It’s no surprise that the research supports reading with you babies from infancy. When babies are read too, they are exposed to more words which helps develop their language skills. When babies are read to from an early age, they are more likely to have stronger vocabularies and literacy skills when they are preschoolers and older. Reading to babies that are on the move (crawling, walking, scooting) add a little extra layer of difficulty. As a newborn, it’s easier to snuggle up and read a few pages together but once they start discovering the world around them, it’s a whole new world to compete with. We want to make reading the number one choice from the beginning! Here are my favorite ways to engage busy babies in reading!
TOP 10 TIPS FOR READING WITH A BUSY BABY!
Face Your Baby While You Read
They will LOVE seeing your face as you make different expressions while reading. This not only boosts language development and vocabulary skills but it also introduces them to different emotions.
Choose Interactive Books
Reading books with lift the flaps and different textures give the element of surprise and will keep you baby engaged. Your child will love opening the flaps, touching something different and experiencing the book with multiple senses.
A Little Goes A Long Way
You don’t have to spend an entire book or 20 minutes reading with your baby. The average attention span of an 8 month – 15 month old is only 1-2 minutes! So grab a book for a minute, read a fun page and then move on to something else! Then, come back to it! It’s perfectly normal for a busy baby to not want to stay still and listen to an entire book!
Add In Movement and Sound
I love reading Moo, Baa, La, La, La by Sandra Boynton because it lends itself to making fun animal sounds! This book still keeps my 2 year old engaged and repeating the sounds! When adding sounds or reading the sounds in a fun way, it catches baby’s attention! This is also a great way to help their language development!
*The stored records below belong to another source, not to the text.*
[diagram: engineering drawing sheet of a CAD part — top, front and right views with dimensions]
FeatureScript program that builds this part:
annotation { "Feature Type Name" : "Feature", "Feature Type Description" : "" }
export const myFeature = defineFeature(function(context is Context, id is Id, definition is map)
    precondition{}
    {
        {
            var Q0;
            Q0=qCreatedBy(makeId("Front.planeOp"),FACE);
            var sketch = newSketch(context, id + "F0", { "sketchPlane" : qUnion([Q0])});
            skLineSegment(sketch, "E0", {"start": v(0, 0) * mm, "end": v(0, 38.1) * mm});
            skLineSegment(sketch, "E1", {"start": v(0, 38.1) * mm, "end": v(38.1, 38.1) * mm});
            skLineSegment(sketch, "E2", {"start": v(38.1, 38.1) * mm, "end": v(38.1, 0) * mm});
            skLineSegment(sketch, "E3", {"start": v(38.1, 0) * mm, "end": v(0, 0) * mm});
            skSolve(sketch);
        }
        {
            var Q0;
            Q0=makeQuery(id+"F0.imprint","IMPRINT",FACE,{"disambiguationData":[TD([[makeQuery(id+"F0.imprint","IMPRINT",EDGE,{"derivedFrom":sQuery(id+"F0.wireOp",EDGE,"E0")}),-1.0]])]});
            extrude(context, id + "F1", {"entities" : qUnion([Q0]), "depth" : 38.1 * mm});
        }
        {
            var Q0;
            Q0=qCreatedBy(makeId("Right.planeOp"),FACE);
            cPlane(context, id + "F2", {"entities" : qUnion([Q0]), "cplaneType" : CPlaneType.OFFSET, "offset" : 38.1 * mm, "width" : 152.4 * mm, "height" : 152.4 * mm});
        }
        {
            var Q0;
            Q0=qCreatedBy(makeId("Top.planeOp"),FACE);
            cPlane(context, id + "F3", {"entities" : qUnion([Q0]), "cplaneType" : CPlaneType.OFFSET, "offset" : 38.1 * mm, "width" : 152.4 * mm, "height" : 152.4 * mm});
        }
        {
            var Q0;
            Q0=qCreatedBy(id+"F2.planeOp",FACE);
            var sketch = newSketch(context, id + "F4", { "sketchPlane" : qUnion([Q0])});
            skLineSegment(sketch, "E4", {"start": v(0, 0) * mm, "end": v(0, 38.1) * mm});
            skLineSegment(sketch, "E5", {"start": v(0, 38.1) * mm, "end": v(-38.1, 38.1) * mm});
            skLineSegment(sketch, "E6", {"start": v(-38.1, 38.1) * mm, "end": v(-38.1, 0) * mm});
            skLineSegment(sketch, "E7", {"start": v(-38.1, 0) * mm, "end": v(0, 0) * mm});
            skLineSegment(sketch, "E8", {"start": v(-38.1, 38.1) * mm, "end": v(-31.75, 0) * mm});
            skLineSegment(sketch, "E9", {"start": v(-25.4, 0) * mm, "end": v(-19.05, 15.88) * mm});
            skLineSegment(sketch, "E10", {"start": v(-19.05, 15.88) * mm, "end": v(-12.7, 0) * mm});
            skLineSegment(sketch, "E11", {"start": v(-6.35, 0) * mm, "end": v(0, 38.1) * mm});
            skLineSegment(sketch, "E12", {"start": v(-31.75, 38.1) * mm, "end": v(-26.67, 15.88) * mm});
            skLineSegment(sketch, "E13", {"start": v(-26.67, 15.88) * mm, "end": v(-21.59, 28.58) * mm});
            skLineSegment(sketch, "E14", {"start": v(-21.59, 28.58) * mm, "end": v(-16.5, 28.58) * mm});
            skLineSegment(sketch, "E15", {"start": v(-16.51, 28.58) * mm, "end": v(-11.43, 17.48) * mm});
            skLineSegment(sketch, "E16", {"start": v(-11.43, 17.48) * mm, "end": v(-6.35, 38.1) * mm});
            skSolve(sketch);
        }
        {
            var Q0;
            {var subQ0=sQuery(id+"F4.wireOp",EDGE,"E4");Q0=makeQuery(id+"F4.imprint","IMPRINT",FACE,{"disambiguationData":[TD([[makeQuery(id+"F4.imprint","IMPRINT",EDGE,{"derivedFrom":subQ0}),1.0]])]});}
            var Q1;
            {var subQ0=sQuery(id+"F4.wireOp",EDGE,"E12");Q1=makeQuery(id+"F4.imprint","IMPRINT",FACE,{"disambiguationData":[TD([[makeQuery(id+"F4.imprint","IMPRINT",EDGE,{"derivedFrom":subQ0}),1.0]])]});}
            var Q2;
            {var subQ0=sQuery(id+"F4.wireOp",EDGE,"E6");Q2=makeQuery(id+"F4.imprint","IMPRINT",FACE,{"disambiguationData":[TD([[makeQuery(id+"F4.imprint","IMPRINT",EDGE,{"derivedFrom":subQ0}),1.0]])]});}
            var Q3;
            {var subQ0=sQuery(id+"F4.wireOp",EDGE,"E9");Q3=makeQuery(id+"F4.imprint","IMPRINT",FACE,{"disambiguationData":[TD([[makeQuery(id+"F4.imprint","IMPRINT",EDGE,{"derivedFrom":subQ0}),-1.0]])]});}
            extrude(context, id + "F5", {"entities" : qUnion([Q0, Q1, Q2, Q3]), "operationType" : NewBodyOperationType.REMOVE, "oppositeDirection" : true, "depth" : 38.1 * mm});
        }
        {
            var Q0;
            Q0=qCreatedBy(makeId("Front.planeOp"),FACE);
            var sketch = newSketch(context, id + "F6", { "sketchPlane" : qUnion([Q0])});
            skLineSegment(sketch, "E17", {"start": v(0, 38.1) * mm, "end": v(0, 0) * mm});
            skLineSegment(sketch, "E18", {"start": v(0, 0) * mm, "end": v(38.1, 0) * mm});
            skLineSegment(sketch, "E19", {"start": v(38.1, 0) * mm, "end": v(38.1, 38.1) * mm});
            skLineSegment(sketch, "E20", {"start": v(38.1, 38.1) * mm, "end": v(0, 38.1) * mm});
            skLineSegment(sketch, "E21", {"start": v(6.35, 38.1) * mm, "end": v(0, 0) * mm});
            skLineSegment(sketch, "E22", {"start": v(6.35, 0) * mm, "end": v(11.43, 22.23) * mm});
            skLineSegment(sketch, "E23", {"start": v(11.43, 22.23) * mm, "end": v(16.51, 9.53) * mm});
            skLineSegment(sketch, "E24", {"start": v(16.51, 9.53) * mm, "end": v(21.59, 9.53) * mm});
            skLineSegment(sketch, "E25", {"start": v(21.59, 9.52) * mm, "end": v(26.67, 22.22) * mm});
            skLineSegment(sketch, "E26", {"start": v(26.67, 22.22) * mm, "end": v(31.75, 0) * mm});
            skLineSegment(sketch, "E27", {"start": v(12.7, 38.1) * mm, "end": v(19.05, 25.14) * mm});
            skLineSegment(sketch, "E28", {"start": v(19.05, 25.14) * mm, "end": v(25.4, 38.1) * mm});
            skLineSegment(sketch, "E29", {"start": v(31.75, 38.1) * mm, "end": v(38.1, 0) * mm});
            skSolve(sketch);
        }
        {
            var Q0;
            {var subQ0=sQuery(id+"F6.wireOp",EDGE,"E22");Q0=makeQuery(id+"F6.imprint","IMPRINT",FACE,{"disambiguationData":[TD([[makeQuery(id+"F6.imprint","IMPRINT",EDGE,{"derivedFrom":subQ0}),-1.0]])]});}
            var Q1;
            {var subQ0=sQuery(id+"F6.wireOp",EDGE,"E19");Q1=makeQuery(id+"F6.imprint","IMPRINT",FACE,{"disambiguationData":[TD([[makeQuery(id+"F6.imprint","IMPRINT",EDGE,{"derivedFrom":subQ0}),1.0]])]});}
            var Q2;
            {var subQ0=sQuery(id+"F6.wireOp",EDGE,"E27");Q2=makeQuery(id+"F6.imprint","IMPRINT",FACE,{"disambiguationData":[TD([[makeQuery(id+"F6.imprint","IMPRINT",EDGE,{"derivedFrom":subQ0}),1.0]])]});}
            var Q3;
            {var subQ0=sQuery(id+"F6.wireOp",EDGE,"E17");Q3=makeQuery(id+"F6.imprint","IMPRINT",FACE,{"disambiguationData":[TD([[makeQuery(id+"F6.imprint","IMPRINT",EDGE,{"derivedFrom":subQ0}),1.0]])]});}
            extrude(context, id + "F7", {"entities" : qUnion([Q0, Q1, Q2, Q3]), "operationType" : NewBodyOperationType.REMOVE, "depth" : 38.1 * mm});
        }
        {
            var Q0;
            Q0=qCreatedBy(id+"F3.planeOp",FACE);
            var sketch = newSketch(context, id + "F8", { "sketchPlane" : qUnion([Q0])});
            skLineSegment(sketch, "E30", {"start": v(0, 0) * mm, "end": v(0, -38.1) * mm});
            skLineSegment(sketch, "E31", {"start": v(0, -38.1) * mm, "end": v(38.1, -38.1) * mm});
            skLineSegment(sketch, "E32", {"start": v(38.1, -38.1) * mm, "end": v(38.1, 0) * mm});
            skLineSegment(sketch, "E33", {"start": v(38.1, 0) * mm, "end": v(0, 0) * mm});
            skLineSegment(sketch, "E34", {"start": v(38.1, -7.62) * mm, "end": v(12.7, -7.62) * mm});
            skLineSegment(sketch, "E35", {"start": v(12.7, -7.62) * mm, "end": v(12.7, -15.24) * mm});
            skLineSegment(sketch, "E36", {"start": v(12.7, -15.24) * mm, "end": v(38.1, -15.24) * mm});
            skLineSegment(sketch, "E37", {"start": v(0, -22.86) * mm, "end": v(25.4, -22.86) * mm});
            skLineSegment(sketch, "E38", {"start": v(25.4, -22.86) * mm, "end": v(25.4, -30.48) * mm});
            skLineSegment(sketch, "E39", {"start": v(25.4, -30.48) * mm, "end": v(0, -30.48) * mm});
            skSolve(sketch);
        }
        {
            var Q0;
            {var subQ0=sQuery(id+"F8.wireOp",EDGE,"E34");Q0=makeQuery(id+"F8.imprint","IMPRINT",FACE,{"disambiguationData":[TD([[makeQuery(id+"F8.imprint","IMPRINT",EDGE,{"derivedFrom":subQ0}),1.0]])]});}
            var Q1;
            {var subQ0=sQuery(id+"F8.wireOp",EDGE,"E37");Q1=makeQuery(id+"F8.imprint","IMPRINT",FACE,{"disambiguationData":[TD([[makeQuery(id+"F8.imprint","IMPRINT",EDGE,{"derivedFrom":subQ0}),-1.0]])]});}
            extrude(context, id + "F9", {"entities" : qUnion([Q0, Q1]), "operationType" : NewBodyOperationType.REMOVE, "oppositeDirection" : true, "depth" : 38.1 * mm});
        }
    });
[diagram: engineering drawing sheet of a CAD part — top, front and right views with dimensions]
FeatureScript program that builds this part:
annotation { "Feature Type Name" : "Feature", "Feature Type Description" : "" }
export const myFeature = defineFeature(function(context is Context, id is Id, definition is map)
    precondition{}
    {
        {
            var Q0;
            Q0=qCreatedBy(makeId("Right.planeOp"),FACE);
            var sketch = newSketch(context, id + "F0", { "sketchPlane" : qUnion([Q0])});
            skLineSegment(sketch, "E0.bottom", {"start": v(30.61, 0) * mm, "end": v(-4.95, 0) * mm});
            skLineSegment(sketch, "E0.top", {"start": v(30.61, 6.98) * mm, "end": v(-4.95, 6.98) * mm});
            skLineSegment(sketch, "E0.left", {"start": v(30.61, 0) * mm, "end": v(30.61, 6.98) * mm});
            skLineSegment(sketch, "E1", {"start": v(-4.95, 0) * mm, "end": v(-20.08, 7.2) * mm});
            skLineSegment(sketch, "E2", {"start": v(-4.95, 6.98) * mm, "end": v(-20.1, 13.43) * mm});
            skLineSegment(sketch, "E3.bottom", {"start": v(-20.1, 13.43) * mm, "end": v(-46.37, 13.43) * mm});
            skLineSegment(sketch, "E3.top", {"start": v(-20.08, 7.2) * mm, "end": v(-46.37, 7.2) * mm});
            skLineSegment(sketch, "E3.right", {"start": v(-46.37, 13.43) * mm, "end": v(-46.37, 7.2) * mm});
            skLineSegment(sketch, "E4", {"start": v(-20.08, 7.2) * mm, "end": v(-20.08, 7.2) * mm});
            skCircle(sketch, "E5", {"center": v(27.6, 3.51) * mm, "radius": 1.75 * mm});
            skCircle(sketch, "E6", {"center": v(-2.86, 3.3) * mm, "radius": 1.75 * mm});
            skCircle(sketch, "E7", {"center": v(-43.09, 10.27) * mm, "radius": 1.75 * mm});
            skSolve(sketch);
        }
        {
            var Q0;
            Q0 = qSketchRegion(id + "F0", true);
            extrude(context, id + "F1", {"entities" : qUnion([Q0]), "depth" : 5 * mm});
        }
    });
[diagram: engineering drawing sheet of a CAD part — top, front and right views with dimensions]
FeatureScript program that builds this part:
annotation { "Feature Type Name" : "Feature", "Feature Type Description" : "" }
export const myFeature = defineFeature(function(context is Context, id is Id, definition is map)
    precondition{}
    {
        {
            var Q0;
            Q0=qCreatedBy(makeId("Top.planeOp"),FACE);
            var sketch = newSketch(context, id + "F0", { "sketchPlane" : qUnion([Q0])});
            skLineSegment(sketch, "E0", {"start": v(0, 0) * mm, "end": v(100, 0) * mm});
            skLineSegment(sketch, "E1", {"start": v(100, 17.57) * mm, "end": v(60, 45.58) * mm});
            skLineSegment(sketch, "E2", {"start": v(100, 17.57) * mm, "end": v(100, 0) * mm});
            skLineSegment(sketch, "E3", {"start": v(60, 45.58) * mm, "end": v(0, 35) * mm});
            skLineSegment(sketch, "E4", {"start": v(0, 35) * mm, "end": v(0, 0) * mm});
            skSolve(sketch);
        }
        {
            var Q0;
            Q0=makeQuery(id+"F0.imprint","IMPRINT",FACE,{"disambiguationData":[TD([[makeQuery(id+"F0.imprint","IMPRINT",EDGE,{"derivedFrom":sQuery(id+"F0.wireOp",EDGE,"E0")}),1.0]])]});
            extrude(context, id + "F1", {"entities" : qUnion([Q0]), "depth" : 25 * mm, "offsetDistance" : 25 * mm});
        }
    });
By adding movement, for example, pretending to run in place when the character is running, also really engages your baby and makes it a fun experience!
Babies take in the world through all their senses, including taste! It’s not surprising that your baby wants to gnaw on the books you are reading! By choosing board books, your baby can help your child learn to love books from the beginning! Board books also help babies learn turn pages because they are thick and easy to turn without ripping!
Sing and Read!
I have the hardest time remember nursery rhymes and baby songs by heart so I LOVE to use nursery rhyme books with babies! These books usually have multiple nursery rhymes and songs for you to enjoy with your little one! Don’t worry if you aren’t a Mariah Carey…I can’t carry a tune and my kids still love to listen to me sing to them (for now! :)) My favorite book with nursery rhyme is “The Big Book of Nursery Rhymes” by Felicity Brooks.
Never too Early for Nonfiction!
So many wonderfully board books are also nonfiction! This is a perfect age to introduce nonfiction because they are starting to notice and discover the world around them. If you are going on your first trip to the beach, grab some nonfiction books with sea animals or about the beach. One of my favorite nonfiction books for this age is My Big Animal Book by Roger Priddy. Think about things that your child seems interested in…pets, animals, the park, food, trucks, cars, trains…anything and you can grab a nonfiction board book for them to begin learning about the world around them!
Read All Around the House
Reading doesn’t just have to happen at bed time or sitting on the couch…it can happen anywhere! Here are my favorite places to add book baskets so we can read anywhere!
Books with Real Photographs or Familiar Things
Babies love to see pictures of other babies. We love Making Faces by Abrahams Appleseed. There are other books in that series, too that are wonderful! Babies also like books that have familiar routines. The Lovevery Subscriptions come with a board book that is perfect for familiar things (like playdates, emotions/faces, parts of the body).
Point out Pictures
Like I said earlier, you do not have to read every single word! Sometimes it’s fun to just grab a book and look at the pictures. By pointing to the pictures and describing what you see to your baby will hear so many new words that will help their vocabulary development. Most board books and books created with babies in mind and they do not have a lot of text on each page so use it as a talking point and describe what you see!